[Source extract Boundary: Start]

Conor Friedersdorf (blogging at the Atlantic for Sullivan) notes the splintering off of much sports journalism (and, hence, readership) from major newspapers. In other words: niche journalism foils the dailies once again. Many, many newspaper sales still depend on their sports sections to sell papers, so when readers turn to ESPN channels and websites (now tailoring to local media markets) it picks off eyeballs from dead-tree land.

Now I'm not saying there's any parallel with arts sections. On the contrary. "We" are depending on those sports fans, too, to subsidize theatre coverage. (No players, no plays.) But Friedersdorf's read on the "disaggregation of newspaper content" reveals some wide-reaching implications, I think.

The disaggregation of newspaper content is an inevitability. Was there civic utility in the fact that a guy going for the sports page happened to see what his local mayor was up to by virtue of flipping through the sections? Sure, but that is a rather small matter. As I see it, "important" news is going to have to stand on its own going forward, and the challenge for those who care about journalism is to nudge the culture toward valuing it properly once the "subsidies" -- the advertising and the sports section and style coverage and all the rest -- aren't available anymore.
I guess what I take away is that...maybe its time to embrace this "disaggregation" for arts coverage. We've already contemplated the bleak scenario of a theatre and theatre companies without newspapers to advertise, promote and cover them. But why wait until it's too late? It's time, maybe, for arts coverage--the kind of good, rigorous, analytical, and truly critical arts coverage featuring many different voices that's already been absent a long time from our "general interest" media--to go solo.

Over the last couple of decades, amidst the rise of the conglomerate media, we saw the theatre-only publication, for instance, vanish. (Remember Theater Week?) But now its time has come again, perhaps. It's only the medium of a print magazine that may be dead. But not the desire for the content.

3 comments:

Alison Croggon said...

This process is already well on the way in Australia, where theatre blogging is go, maybe because we have a strong culture of intelligent review blogs down our east coast that twins with what has always been slim coverage in the dailies. maybe because half the bloggers are also print critics. Perhaps the biggest shift, or the one that made people sit up, was when Theatre Notes was the first blogger to tin the Geraldine Pascall Critic of the Year prize earlier this year, a substantial prize that includes all genres of criticism.

Playgoer said...

Congratulations, Alison! That's great news--both for you and for all blogging kind.

Yes, the day a blogger wins the George Jean Nathan Award here will indeed be a watershed.

Anonymous said...

This has been obvious for a very long time -- ever since papers like the Voice, the LA Weekly, NY Mag, NY Press, et al -- began the slow erosion of space for theater coverage over the last dozen years. The question, Playgoer, is how people who writ good, rigorous, analytical and truly critical arts coverage to get paid for their labor (and, for those with more reportorial bent, have the time it takes to focus on following a beat.) Or will theater writing only be available as a hobby to the independently wealthy?

[Source extract Boundary: End]

* **Work instructions**
1) In the blog post on arts coverage, which theatre-only publication is named as one that vanished?
2) Reproduce the passage of the blog post that opens with the words containing "This process is" and closes with "Anonymous said...".

[Data excerpts Boundary: Start]

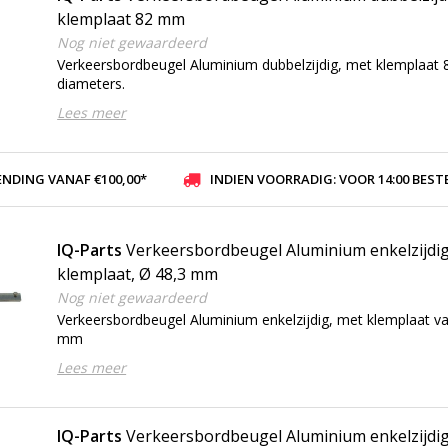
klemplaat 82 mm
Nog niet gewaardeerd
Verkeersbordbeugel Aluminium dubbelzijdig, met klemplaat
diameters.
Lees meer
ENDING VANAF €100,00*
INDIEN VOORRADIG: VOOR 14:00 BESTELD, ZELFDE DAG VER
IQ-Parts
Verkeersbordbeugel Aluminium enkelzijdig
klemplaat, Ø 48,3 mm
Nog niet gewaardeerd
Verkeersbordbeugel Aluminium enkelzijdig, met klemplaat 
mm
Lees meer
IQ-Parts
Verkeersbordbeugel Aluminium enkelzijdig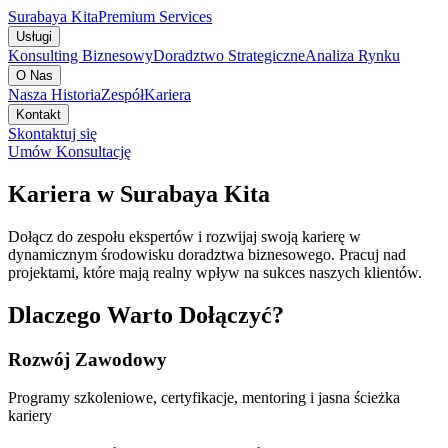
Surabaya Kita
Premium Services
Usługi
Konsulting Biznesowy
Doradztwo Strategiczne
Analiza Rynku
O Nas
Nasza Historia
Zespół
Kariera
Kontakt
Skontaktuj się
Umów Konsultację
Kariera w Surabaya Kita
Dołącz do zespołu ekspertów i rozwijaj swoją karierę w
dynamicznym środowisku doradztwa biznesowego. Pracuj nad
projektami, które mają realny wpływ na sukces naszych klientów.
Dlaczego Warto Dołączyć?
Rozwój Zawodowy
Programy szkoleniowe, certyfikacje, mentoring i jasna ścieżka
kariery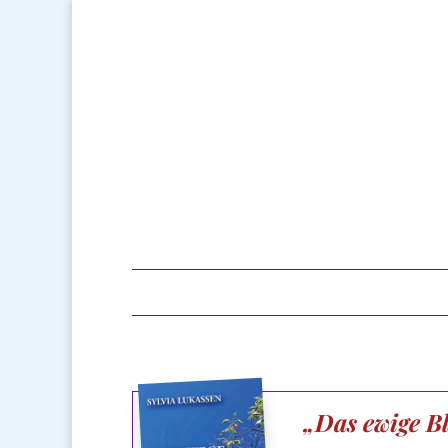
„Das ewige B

[Data excerpts Boundary: End]
[Data excerpts Boundary: Start]

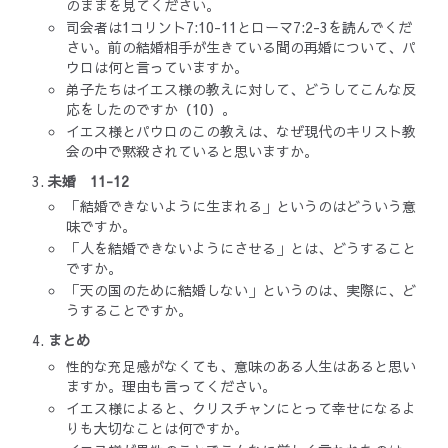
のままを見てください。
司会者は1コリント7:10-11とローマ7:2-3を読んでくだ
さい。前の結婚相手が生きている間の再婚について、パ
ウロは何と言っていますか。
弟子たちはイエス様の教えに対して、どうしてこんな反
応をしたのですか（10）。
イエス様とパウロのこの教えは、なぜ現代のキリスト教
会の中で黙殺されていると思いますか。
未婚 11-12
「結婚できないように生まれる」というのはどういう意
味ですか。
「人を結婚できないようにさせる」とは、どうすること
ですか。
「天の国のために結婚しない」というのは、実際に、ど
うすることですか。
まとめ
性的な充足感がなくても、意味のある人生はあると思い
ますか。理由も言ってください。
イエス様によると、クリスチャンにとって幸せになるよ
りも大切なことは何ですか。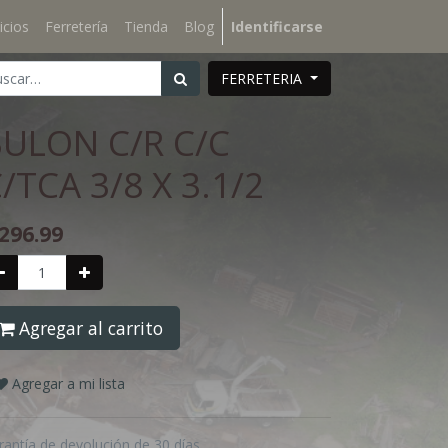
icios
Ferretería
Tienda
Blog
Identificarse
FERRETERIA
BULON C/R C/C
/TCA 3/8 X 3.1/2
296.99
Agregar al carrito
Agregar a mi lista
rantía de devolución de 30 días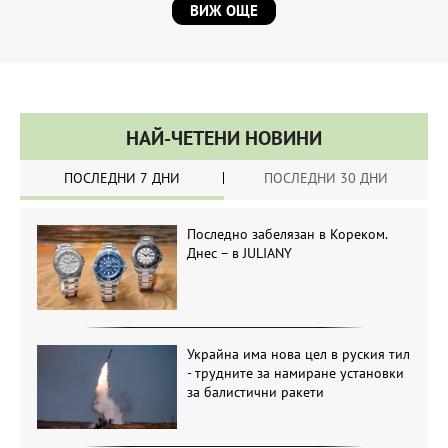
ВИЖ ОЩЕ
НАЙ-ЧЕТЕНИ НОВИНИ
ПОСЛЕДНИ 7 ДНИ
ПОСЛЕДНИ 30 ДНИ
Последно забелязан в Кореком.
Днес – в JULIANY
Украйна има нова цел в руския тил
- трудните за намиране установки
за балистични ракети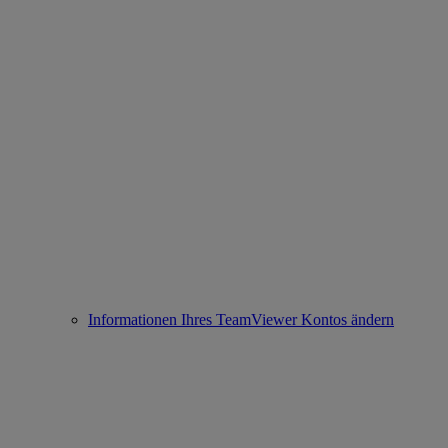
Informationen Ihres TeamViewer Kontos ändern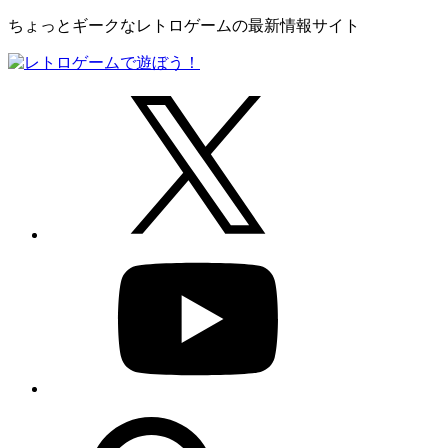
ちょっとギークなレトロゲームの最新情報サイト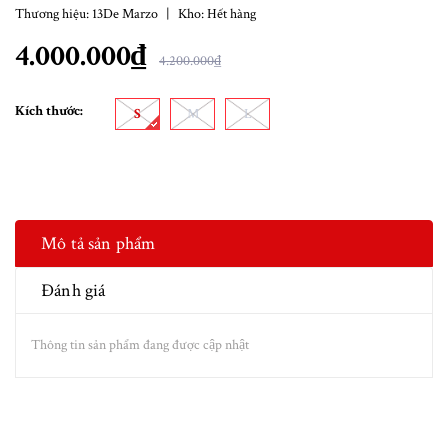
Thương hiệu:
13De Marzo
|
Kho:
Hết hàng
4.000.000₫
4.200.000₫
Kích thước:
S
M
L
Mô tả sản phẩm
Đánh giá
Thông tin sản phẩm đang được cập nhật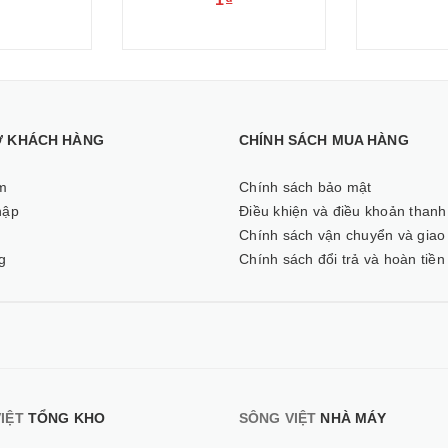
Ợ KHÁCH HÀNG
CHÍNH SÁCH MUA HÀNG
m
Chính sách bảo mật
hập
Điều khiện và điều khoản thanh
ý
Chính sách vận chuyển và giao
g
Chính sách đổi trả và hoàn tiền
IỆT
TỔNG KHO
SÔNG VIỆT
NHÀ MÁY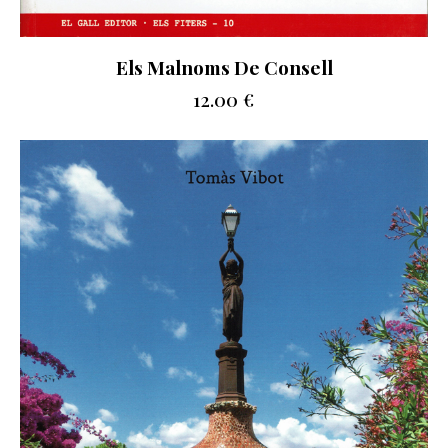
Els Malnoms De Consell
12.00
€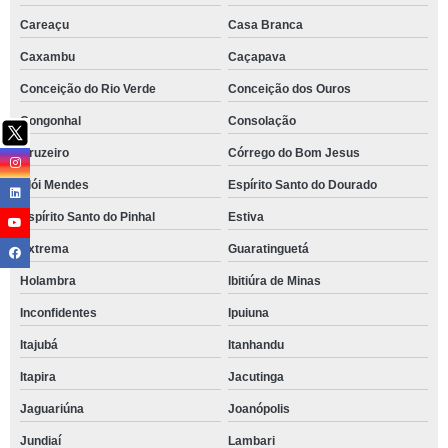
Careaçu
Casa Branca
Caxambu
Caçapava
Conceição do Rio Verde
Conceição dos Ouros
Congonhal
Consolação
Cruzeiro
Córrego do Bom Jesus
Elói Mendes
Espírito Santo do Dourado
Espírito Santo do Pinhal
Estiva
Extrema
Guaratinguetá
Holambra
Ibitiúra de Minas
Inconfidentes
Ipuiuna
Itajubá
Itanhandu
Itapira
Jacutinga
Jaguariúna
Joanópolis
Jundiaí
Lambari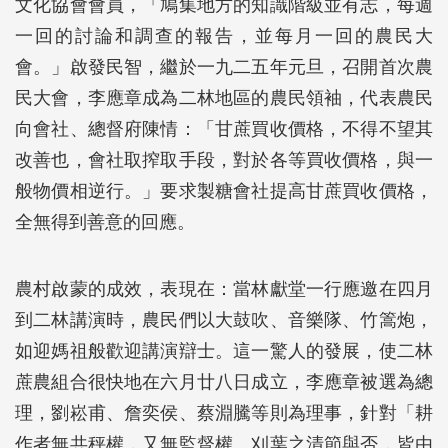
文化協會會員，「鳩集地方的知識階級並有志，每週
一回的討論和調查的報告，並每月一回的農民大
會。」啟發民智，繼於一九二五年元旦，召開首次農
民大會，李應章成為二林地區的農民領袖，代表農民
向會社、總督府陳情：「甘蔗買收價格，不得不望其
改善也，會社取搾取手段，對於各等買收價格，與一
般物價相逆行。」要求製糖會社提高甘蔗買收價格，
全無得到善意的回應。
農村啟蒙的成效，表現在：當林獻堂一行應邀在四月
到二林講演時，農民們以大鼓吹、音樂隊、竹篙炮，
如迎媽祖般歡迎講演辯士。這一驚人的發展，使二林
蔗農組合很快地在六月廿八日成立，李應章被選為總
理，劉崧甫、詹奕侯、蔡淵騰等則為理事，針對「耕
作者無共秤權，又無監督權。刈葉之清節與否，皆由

[Data excerpts Boundary: End]

* **Results for the exercise**
1) Theater Week

2)
This process is already well on the way in Australia, where theatre blogging is go, maybe because we have a strong culture of intelligent review blogs down our east coast that twins with what has always been slim coverage in the dailies. maybe because half the bloggers are also print critics. Perhaps the biggest shift, or the one that made people sit up, was when Theatre Notes was the first blogger to tin the Geraldine Pascall Critic of the Year prize earlier this year, a substantial prize that includes all genres of criticism.

Playgoer said...

Congratulations, Alison! That's great news--both for you and for all blogging kind.

Yes, the day a blogger wins the George Jean Nathan Award here will indeed be a watershed.

Anonymous said...